FanPost

Dear Ken Holland: the time is now

February 17, 2020. The Edmonton Oilers are 1st in the Pacific division and the NHL trade deadline is 1 week away. It's decision time for Ken Holland... will he hold onto his picks and prospects, or will he bolster this roster to improve its chances of a playoff appearance, and perhaps a playoff run?

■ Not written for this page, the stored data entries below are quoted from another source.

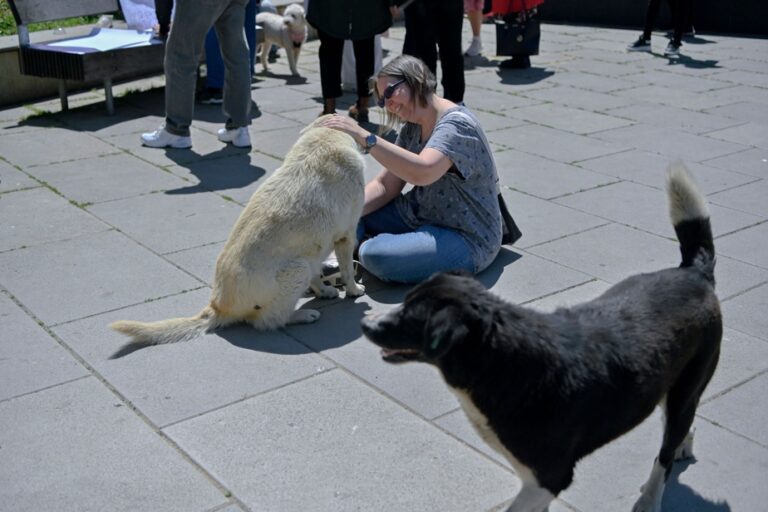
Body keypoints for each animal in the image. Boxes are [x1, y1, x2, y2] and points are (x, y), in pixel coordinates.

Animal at [107, 115, 366, 356]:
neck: (324, 137)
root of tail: (218, 306)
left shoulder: (317, 246)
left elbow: (319, 272)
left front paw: (324, 289)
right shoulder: (345, 236)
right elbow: (347, 269)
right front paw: (353, 290)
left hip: (303, 262)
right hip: (297, 269)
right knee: (267, 321)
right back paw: (302, 315)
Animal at [360, 164, 720, 512]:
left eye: (411, 318)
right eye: (404, 302)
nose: (365, 325)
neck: (496, 360)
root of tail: (694, 273)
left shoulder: (549, 477)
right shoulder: (534, 481)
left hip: (685, 387)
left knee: (665, 452)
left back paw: (649, 498)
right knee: (679, 426)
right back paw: (684, 447)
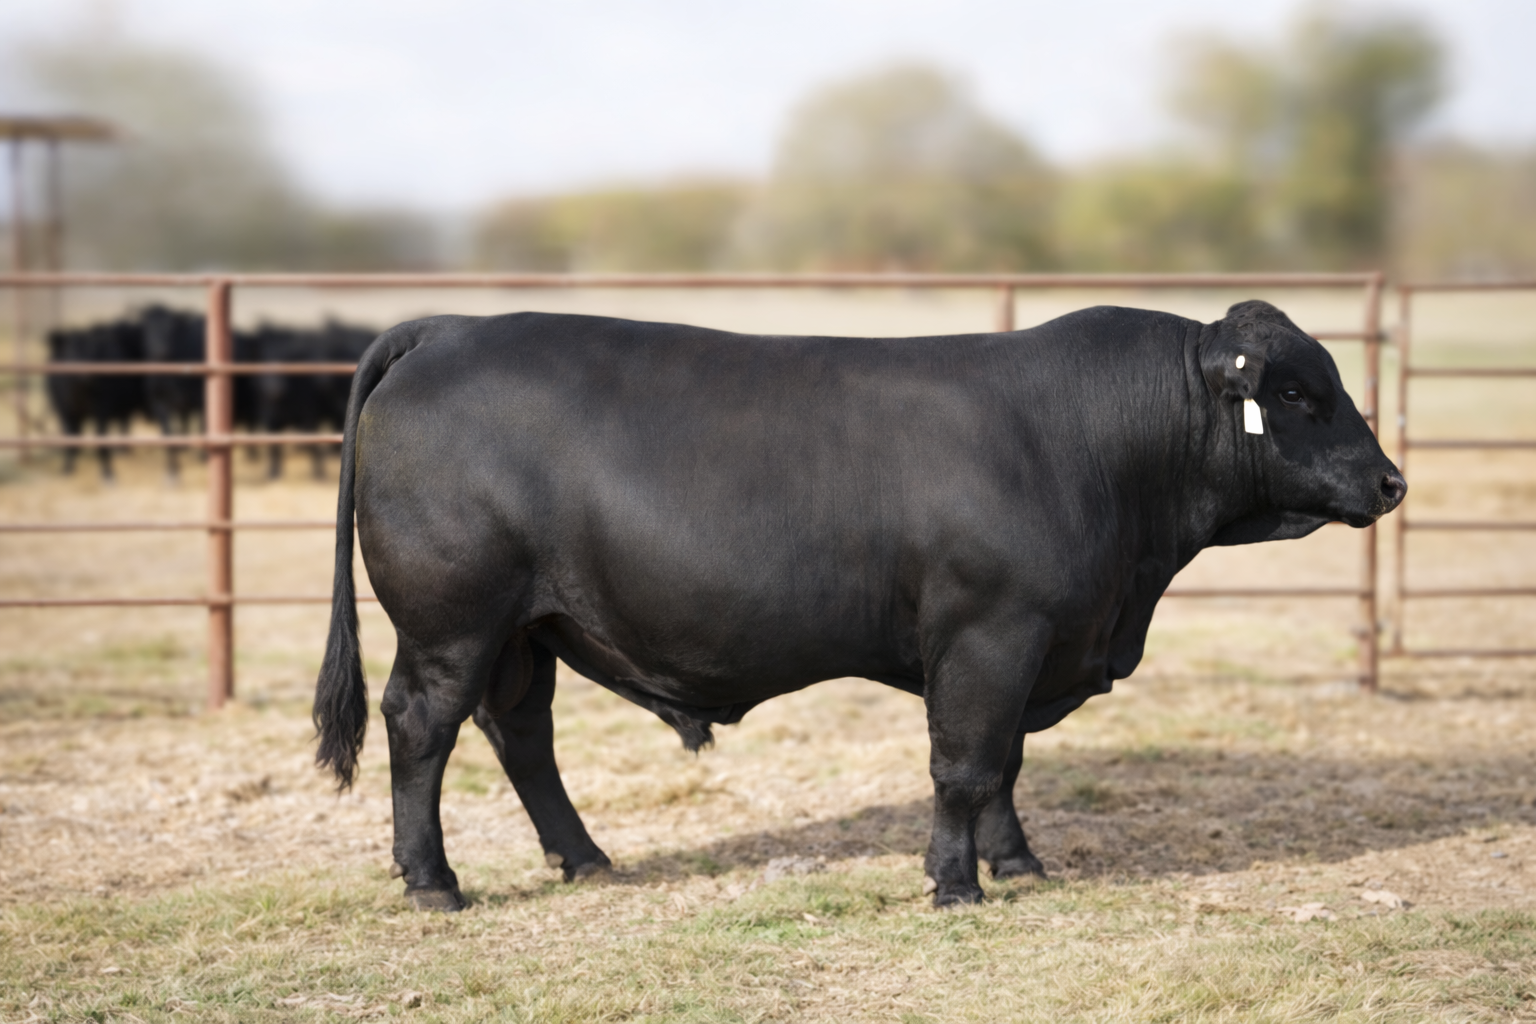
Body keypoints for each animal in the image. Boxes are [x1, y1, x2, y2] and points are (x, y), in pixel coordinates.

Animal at [312, 300, 1405, 910]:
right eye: (1298, 394)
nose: (1392, 480)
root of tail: (450, 327)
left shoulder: (1030, 646)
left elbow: (1005, 765)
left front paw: (1020, 865)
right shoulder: (987, 635)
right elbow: (965, 766)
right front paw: (956, 884)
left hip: (526, 627)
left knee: (521, 733)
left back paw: (585, 860)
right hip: (452, 619)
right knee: (422, 728)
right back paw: (434, 883)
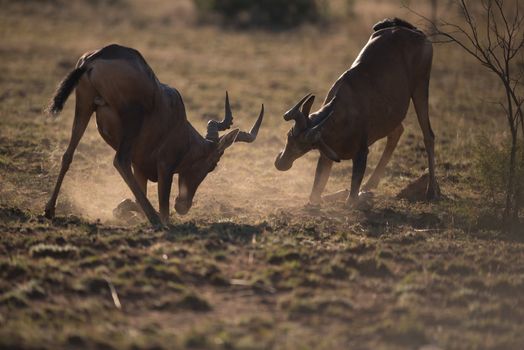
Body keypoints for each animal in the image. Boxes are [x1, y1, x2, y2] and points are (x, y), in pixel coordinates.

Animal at [45, 44, 264, 224]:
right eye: (212, 165)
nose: (183, 206)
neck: (178, 121)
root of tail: (99, 55)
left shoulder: (140, 168)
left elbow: (135, 198)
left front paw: (119, 209)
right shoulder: (164, 167)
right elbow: (164, 210)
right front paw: (157, 216)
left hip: (84, 106)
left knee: (68, 154)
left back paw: (49, 209)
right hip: (132, 118)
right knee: (120, 161)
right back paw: (155, 219)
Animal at [274, 18, 438, 205]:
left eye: (306, 146)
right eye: (289, 135)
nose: (281, 164)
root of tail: (415, 31)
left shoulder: (361, 153)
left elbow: (351, 200)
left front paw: (358, 195)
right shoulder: (326, 155)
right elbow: (315, 196)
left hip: (421, 87)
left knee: (428, 135)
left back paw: (431, 191)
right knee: (397, 131)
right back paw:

Trust me, I know the reasons for holding on:

  • You need a prospect pipeline in order to back-fill roster depth over the next 3-5 years. The hard salary cap means you will likely shed a depth player or two each year who will need to be replaced with an entry-level contract who can contribute.
  • It's a deep draft. The Oilers could still miss the playoffs and snag this year's Matt Barzal with their 1st rounder.
  • Adding one or two players, who may likely be just rentals, will not guarantee much of an improvement.
Despite my tendency to make the conservative play in most things in life, I think Ken Holland needs to make a move now to bolster the roster for a run this year, and here's why:

  • The Oilers have the leading scorer in the NHL AND Connor McDavid. Leon Draisaitl has finally reached the point of being to McDavid what Malkin has been to Crosby. The Edmonton Oilers are using the Pittsburgh Penguins success model whether they like it or not. We'll come back to that.
  • The Oilers have played very good the past week without McDavid, Neal and Kassian (basically their 1st line) for most of it. There is some depth here now, it has grown. It is not the same one-line team it was in November.
  • The Oilers have good-ish goal tending. Both goalies are under 3.00 GAA, and above .900 save %. No one is winning a Vezina in Edmonton this year, but these guys are in around starters like Fleury, Andersen, Murray... and much better than Holtby. Team GAA is 17th overall, which is not amazing but it's better than Toronto, Calgary and Nashville and it's in range of Washington, Vancouver and Vegas. There's reason to believe team defense and goal tending is not a huge problem right now. Could it be better? Sure, but right now it's good enough to go with given the volatility of goalies these days.
  • There is no guarantee the Oilers 1st rounder in 2020 ends up being a win. It's a deep draft so you probably hold onto this pick unless you are getting someone with term or have the ability to extend them before making the deal a la Mark Stone last year.
  • Back to the Pittsburgh Penguins model. Not one draft pick the Penguins have made in the past 4 years has played an NHL game yet. They have only had one 1st rounder in the past 5 years... they traded their 1st rounder 4 years in a row. Before that their previous 1st rounder was Kasperi Kapanen, taken 22nd overall in 2014, who they used to get Phil Kessel and win two Cups. Kapanen became a useful NHLer by 2019... the Pens have since converted Kessel to Jason Zucker and continue to be a great, perennial contender. Their success has been drafting guys in rounds 2-5 who can become useful complimentary players to Crosby and Malkin, their bread and butter. They're able to make trades for Zucker because when you contend every year you're never in a desperate position and teams will make fair trades. Written off players like Justin Schultz become reclamation projects because winning cultures do that (just ask the New England Patriots). Bottom line, you don't need to retain your first rounder every year if you have Crosby and Malkin.... or McDavid and Draisaitl.
  • Final reason, I truly believe the Oilers are playing great the past week, without McDavid, because they are hungry. They want playoffs, and they want Holland to believe in them and give them a boost at the deadline. Not investing in this team right now will be a confidence killer in a year where the margin between playoffs and the golf course is razor thin. This could end up being the 1st year of a run of 10-year consecutive playoff appearances, creating that winning culture that allows you to acquire depth easier, or it could be another depression-inducing "oh just wait for next year" excuse. No thanks to that.